Because of my children, I have opened my heart and become a more empathetic and connected human being. I have become an amazing multi-tasker and prioritizer. I understand, firsthand, having to make complex decisions that have no right answer. I have become a more whole and effective leader because I am a mother.

My career isn’t where I thought it would be. Sure, I still have moments of longing for the corporate leadership life because I know I would have enjoyed it. But unexpectedly, I founded a business, doing the work of career/life transition coaching and cross-cultural understanding that I think is actually my life calling. Go figure. Get lost to be found.

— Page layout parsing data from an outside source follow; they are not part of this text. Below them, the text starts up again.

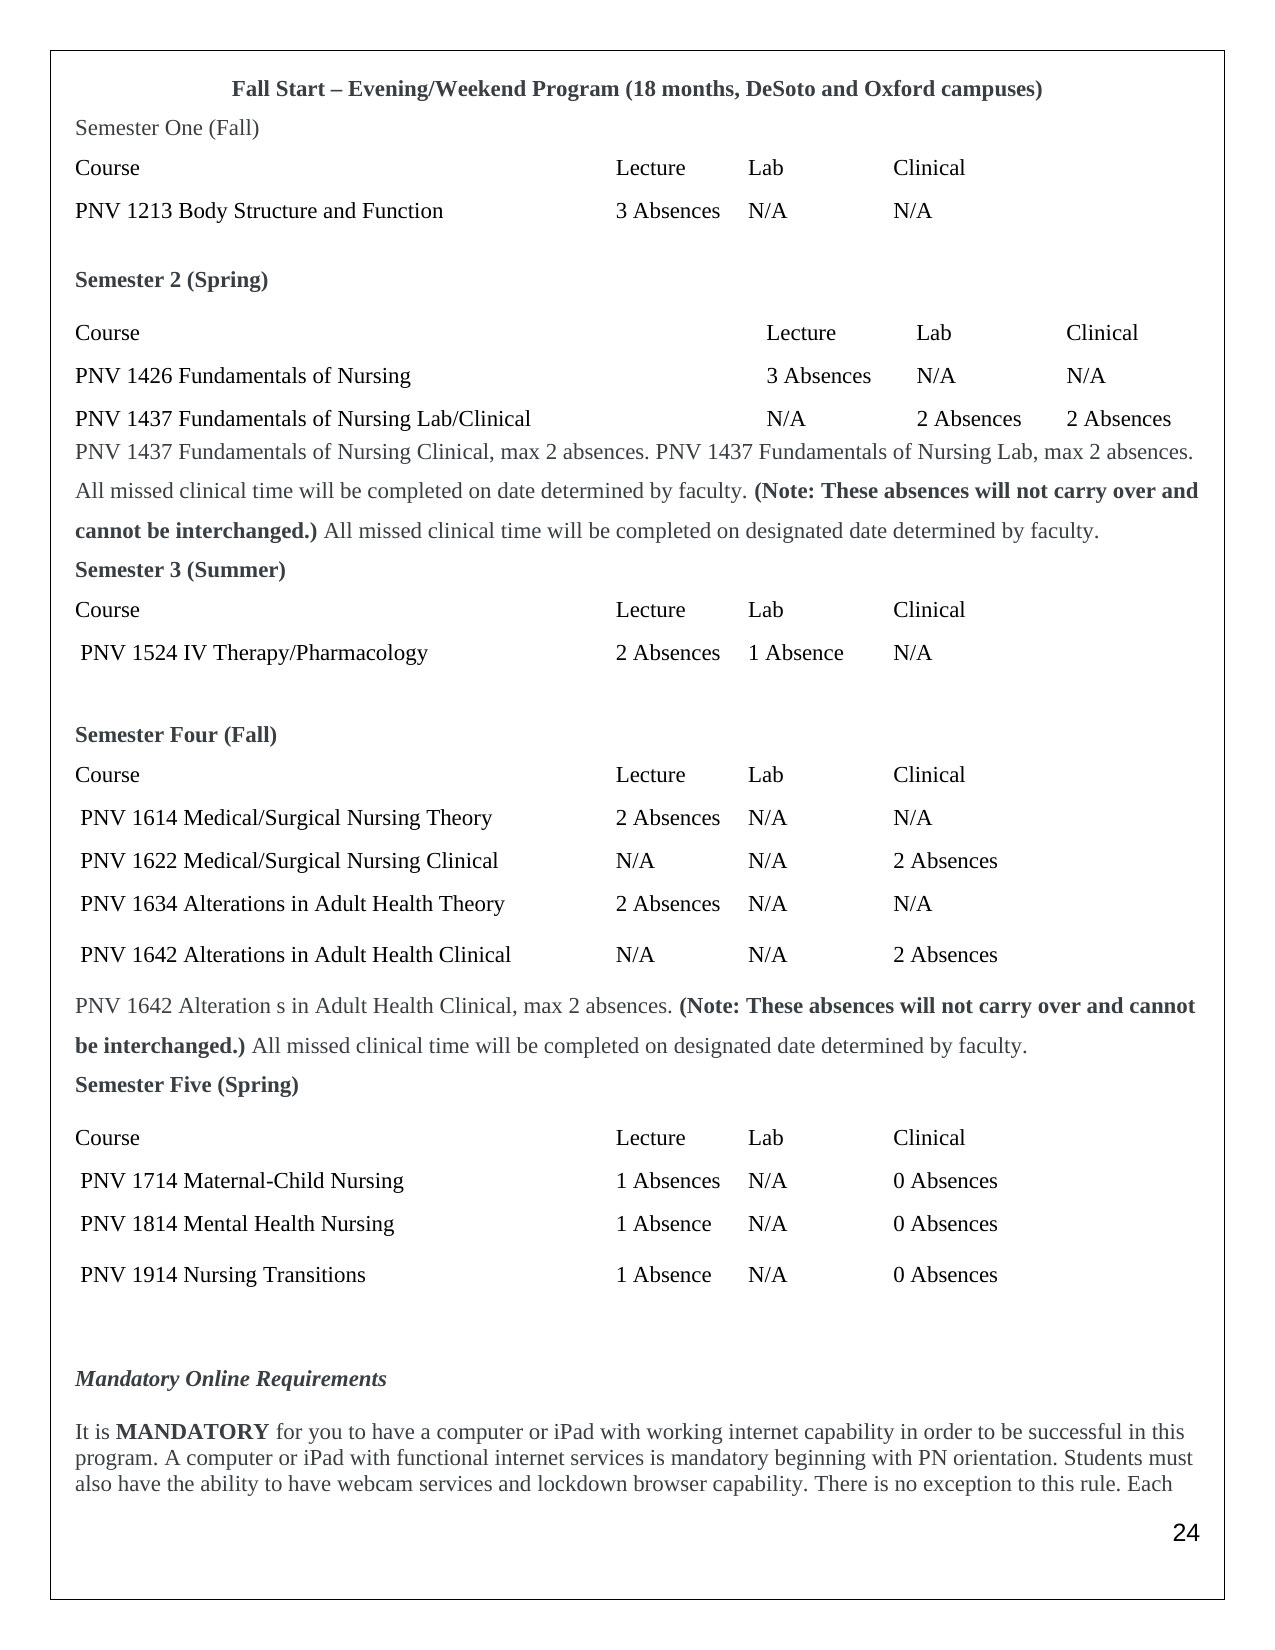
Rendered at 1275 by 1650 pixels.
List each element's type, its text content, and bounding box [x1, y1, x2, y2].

table_cell 2 Absences [1066, 405, 1187, 438]
text PNV 1642 Alteration s in Adult Health Clinical, max 2 absences. (Note: These absences will not carry over and cannot be interchanged.) All missed clinical time will be completed on designated date determined by faculty. [75, 992, 1200, 1058]
table_cell 2 Absences [616, 890, 748, 941]
table_header Lecture [616, 596, 748, 639]
text Semester 2 (Spring) [75, 266, 1200, 293]
table_cell 2 Absences [893, 941, 1037, 992]
table_cell N/A [748, 847, 893, 890]
table_header Lab [748, 154, 893, 197]
table_cell 1 Absence [616, 1261, 748, 1312]
table_header Course [75, 154, 616, 197]
table_cell 1 Absence [616, 1210, 748, 1261]
text Semester Five (Spring) [75, 1071, 1200, 1098]
table_cell PNV 1213 Body Structure and Function [75, 197, 616, 240]
table_cell 0 Absences [893, 1261, 1037, 1312]
table_cell PNV 1437 Fundamentals of Nursing Lab/Clinical [75, 405, 766, 438]
table_cell PNV 1634 Alterations in Adult Health Theory [75, 890, 616, 941]
table_cell N/A [748, 1261, 893, 1312]
table_cell N/A [616, 941, 748, 992]
table_cell N/A [893, 890, 1037, 941]
table_cell 0 Absences [893, 1167, 1037, 1210]
table_cell N/A [748, 890, 893, 941]
table_cell 3 Absences [766, 362, 916, 405]
table_header Lab [916, 319, 1066, 362]
table_cell N/A [748, 941, 893, 992]
table_cell N/A [916, 362, 1066, 405]
table_cell PNV 1714 Maternal-Child Nursing [75, 1167, 616, 1210]
table_cell PNV 1814 Mental Health Nursing [75, 1210, 616, 1261]
table_header Lecture [766, 319, 916, 362]
table_cell N/A [748, 804, 893, 847]
table_header Course [75, 596, 616, 639]
table_cell 1 Absence [748, 639, 893, 682]
text Semester Four (Fall) [75, 722, 1200, 748]
table_cell 2 Absences [616, 639, 748, 682]
table_cell N/A [748, 197, 893, 240]
table_header Lecture [616, 761, 748, 804]
table_cell N/A [748, 1167, 893, 1210]
table_header Clinical [1066, 319, 1187, 362]
table_cell PNV 1426 Fundamentals of Nursing [75, 362, 766, 405]
table_cell PNV 1642 Alterations in Adult Health Clinical [75, 941, 616, 992]
table_header Lecture [616, 154, 748, 197]
table_header Lab [748, 1124, 893, 1167]
table_header Clinical [893, 154, 1037, 197]
text Fall Start – Evening/Weekend Program (18 months, DeSoto and Oxford campuses) [75, 75, 1200, 101]
text Semester 3 (Summer) [75, 557, 1200, 583]
table_cell N/A [893, 639, 1037, 682]
table_cell N/A [1066, 362, 1187, 405]
table_cell PNV 1622 Medical/Surgical Nursing Clinical [75, 847, 616, 890]
table_header Course [75, 1124, 616, 1167]
table_header Course [75, 319, 766, 362]
table_cell 2 Absences [893, 847, 1037, 890]
text Semester One (Fall) [75, 114, 1200, 141]
table_cell PNV 1524 IV Therapy/Pharmacology [75, 639, 616, 682]
table_header Course [75, 761, 616, 804]
table_cell 2 Absences [616, 804, 748, 847]
table_header Lecture [616, 1124, 748, 1167]
table_header Lab [748, 761, 893, 804]
table_cell PNV 1914 Nursing Transitions [75, 1261, 616, 1312]
table_cell 2 Absences [916, 405, 1066, 438]
table_cell PNV 1614 Medical/Surgical Nursing Theory [75, 804, 616, 847]
text Mandatory Online Requirements [75, 1365, 1200, 1391]
table_cell 0 Absences [893, 1210, 1037, 1261]
table_header Clinical [893, 596, 1037, 639]
table_header Lab [748, 596, 893, 639]
table_cell 3 Absences [616, 197, 748, 240]
table_cell N/A [893, 197, 1037, 240]
table_cell N/A [893, 804, 1037, 847]
table_header Clinical [893, 1124, 1037, 1167]
table_cell N/A [616, 847, 748, 890]
text PNV 1437 Fundamentals of Nursing Clinical, max 2 absences. PNV 1437 Fundamentals of Nursing Lab, max 2 absences. All missed clinical time will be completed on date determined by faculty. (Note: These absences will not carry over and cannot be interchanged.) All missed clinical time will be completed on designated date determined by faculty. [75, 438, 1200, 543]
table_cell 1 Absences [616, 1167, 748, 1210]
table_cell N/A [766, 405, 916, 438]
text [75, 1418, 1200, 1497]
table_header Clinical [893, 761, 1037, 804]
table_cell N/A [748, 1210, 893, 1261]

I know we all have a calling. For some of us, it’s clear from day one. For some of us, as for me, it took toil, torment and a leap into the abyss to find the very experience of life that I had been seeking. I am the lucky one.

And you know the other surprise, crossing over 50, having kids who will launch in less than 10 years? That my lifelong vision for impactful leadership, at a meaningful and global level, is still very much within reach.  Just a different timetable than my younger self had imagined. In the end, perhaps nothing was lost after all, only gained. I’m more prepared than ever. The next chapter is still in the midst of being written. In the meantime, I savor the moments now, given how ephemeral all life moments are. Before long, my two children will be out of our home and I will miss the everyday clamor and presence of my kids milling around my orbit.

So thank you Marc, Alyssa and L-J. Thank you for allowing me to know life more deeply and empathetically. I am more joy. I have more meaning…because I am, a mom.